§ **Instructions for the task**:
Set out exactly every line of the entries below, starting at the line that holds "D.O.s receive extra" and stopping after the line that holds "What Is OMT?".

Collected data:
________

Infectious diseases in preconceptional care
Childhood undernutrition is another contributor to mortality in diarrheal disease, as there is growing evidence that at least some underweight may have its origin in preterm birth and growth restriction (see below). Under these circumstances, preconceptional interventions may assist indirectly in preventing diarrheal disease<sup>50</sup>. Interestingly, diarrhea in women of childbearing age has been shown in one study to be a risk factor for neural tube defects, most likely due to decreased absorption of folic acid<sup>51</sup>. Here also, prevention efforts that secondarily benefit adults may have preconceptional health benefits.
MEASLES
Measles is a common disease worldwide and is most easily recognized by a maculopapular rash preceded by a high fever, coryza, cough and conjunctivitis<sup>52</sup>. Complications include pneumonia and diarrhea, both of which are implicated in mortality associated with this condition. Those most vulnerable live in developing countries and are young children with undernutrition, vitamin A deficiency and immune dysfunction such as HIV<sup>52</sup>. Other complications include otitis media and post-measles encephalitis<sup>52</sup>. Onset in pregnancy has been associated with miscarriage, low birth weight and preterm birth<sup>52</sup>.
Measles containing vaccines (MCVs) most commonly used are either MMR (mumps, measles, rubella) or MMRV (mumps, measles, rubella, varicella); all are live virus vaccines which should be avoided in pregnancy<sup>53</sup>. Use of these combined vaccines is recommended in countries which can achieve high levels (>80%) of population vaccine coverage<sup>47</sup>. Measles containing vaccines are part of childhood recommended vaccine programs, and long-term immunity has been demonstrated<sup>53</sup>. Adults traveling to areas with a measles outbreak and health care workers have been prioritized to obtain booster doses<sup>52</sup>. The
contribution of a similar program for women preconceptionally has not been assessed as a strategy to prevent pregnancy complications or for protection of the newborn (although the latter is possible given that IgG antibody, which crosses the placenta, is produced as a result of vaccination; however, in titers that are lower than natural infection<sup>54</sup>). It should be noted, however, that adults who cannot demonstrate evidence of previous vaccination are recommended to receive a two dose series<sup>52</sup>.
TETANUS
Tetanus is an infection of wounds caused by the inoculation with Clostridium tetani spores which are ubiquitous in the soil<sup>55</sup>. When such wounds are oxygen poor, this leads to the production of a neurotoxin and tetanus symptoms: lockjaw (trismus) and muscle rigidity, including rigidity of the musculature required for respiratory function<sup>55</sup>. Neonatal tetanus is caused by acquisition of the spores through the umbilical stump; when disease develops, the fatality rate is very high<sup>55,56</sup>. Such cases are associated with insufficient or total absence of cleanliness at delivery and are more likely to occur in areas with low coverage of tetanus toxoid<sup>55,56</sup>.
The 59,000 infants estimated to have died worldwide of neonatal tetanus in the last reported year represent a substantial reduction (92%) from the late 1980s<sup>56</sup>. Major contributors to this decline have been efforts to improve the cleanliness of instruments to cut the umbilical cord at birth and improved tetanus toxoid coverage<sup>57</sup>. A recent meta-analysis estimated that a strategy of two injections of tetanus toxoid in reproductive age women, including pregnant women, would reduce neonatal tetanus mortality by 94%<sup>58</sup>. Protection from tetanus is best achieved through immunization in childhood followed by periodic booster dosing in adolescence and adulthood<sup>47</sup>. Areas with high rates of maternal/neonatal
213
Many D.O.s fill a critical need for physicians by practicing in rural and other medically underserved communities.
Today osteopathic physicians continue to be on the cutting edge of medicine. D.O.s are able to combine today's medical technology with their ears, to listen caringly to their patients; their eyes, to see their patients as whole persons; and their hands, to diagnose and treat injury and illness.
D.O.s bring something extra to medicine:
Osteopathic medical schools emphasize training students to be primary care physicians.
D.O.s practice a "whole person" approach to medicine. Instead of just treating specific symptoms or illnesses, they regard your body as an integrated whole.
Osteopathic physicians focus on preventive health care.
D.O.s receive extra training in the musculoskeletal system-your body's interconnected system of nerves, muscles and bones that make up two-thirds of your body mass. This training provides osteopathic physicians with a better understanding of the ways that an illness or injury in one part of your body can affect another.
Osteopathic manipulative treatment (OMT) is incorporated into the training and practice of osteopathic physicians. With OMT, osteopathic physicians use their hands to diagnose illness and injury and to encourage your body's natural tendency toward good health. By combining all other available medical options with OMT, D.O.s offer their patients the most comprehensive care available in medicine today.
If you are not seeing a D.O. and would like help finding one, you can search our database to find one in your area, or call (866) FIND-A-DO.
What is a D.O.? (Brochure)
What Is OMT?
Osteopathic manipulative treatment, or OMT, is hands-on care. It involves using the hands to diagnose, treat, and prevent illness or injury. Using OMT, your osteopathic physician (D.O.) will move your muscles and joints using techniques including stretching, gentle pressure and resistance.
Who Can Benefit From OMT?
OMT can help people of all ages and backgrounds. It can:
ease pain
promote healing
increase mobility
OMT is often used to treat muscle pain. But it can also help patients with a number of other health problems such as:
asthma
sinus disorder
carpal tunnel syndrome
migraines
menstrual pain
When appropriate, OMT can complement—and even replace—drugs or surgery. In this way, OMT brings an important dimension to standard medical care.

________

§ **Task solution**:
D.O.s receive extra training in the musculoskeletal system-your body's interconnected system of nerves, muscles and bones that make up two-thirds of your body mass. This training provides osteopathic physicians with a better understanding of the ways that an illness or injury in one part of your body can affect another.
Osteopathic manipulative treatment (OMT) is incorporated into the training and practice of osteopathic physicians. With OMT, osteopathic physicians use their hands to diagnose illness and injury and to encourage your body's natural tendency toward good health. By combining all other available medical options with OMT, D.O.s offer their patients the most comprehensive care available in medicine today.
If you are not seeing a D.O. and would like help finding one, you can search our database to find one in your area, or call (866) FIND-A-DO.
What is a D.O.? (Brochure)
What Is OMT?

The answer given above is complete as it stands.